Exercise requirements: Once the pictures are removed, restate the data below word for word.

Data section:
-*-*-

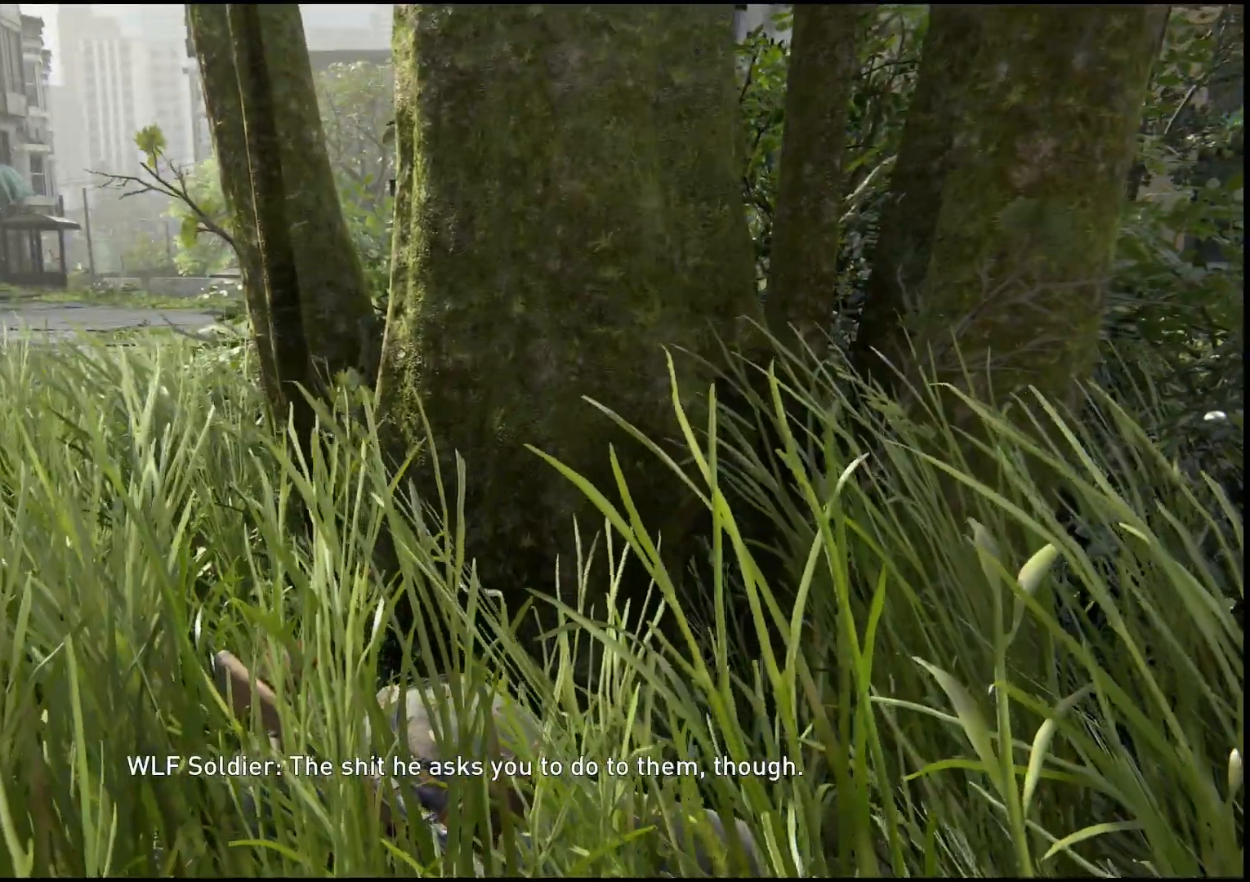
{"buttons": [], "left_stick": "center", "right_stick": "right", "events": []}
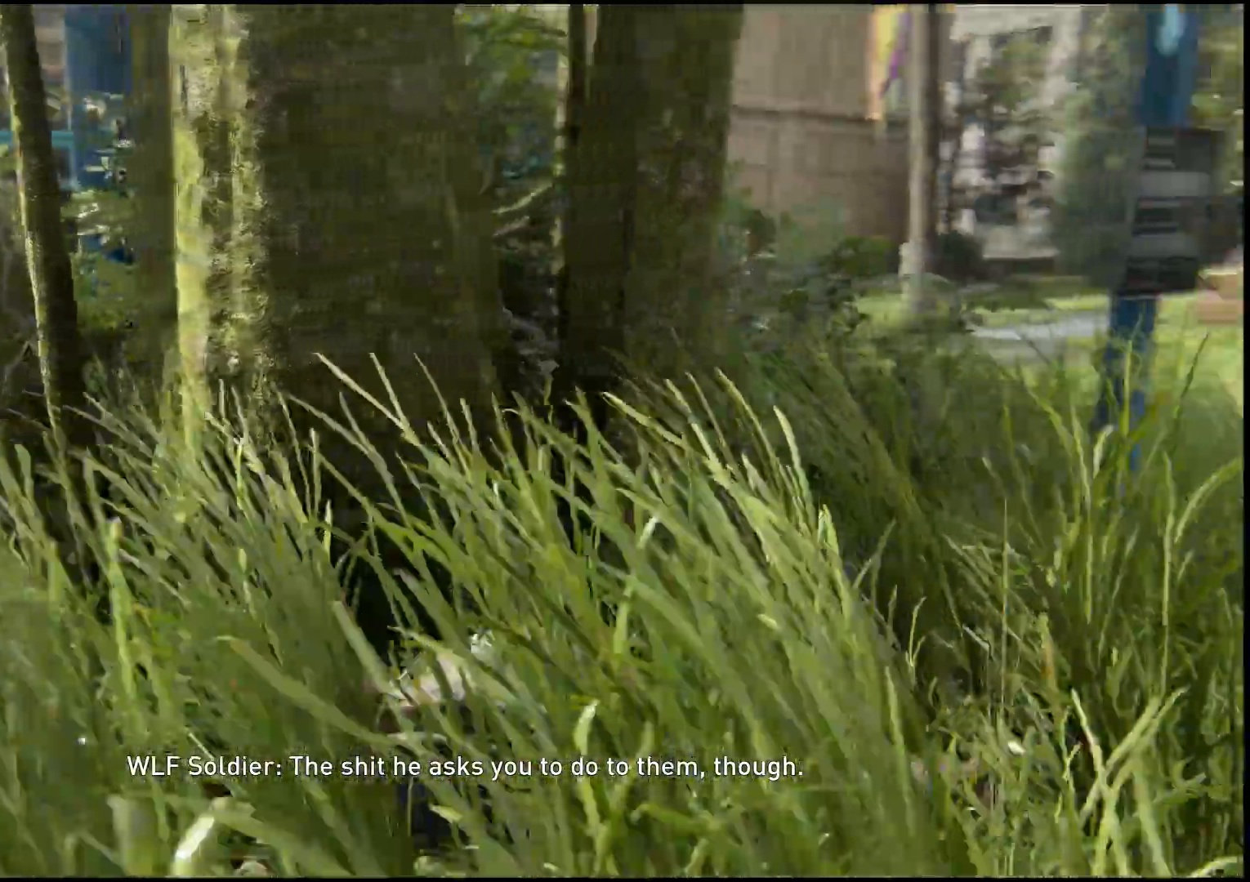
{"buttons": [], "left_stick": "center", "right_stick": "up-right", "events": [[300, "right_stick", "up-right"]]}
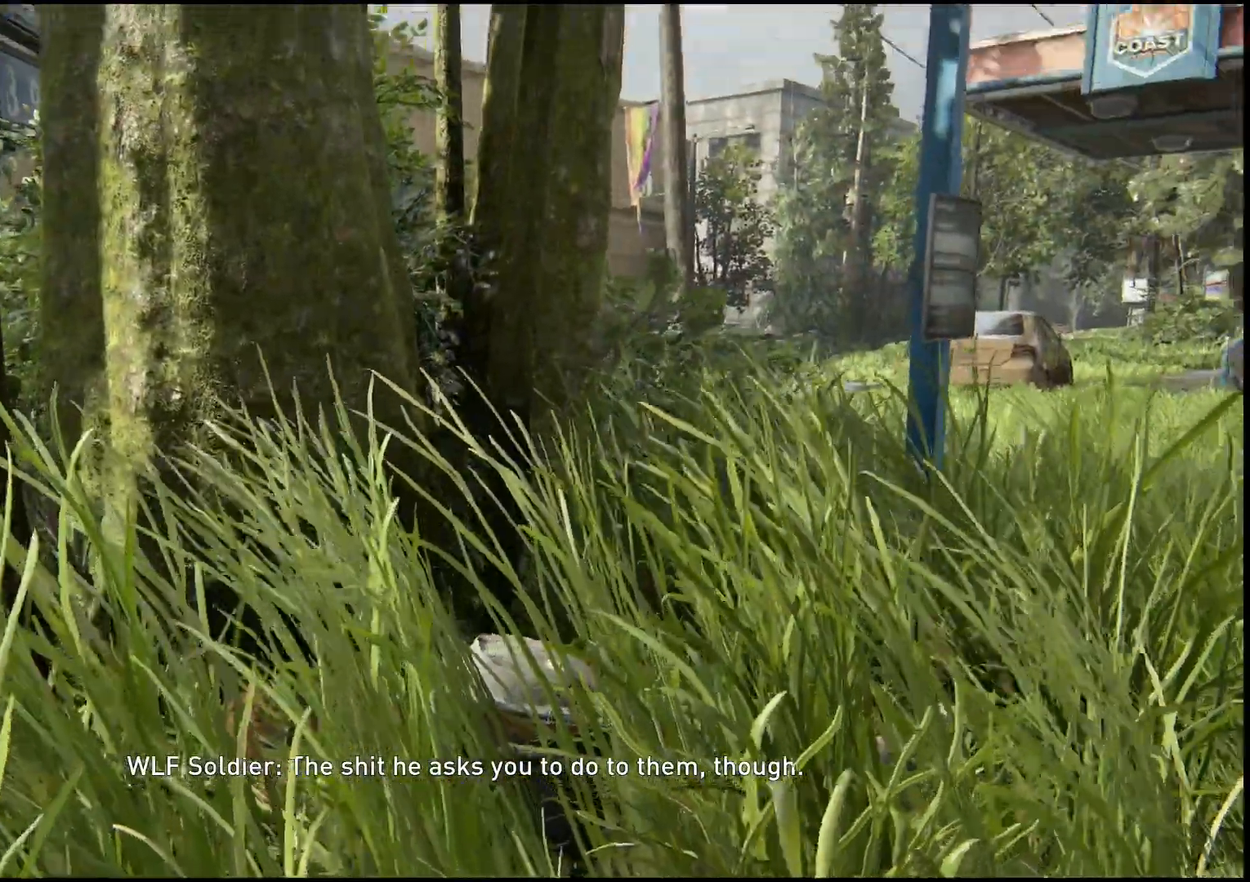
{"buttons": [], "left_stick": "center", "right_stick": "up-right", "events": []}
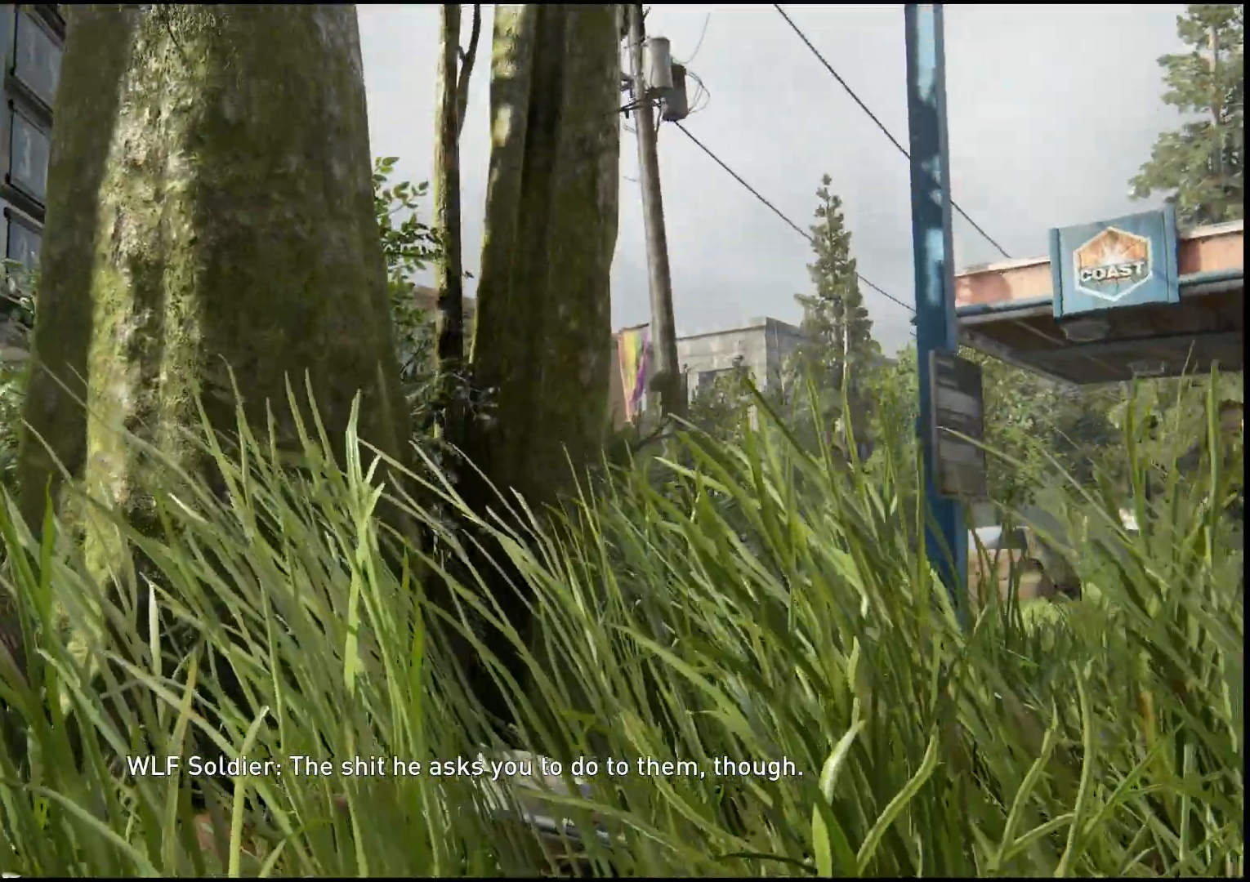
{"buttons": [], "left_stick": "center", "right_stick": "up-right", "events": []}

-*-*-

Answer to this problem:
{"buttons": [], "left_stick": "center", "right_stick": "right", "events": []}
{"buttons": [], "left_stick": "center", "right_stick": "up-right", "events": [[300, "right_stick", "up-right"]]}
{"buttons": [], "left_stick": "center", "right_stick": "up-right", "events": []}
{"buttons": [], "left_stick": "center", "right_stick": "up-right", "events": []}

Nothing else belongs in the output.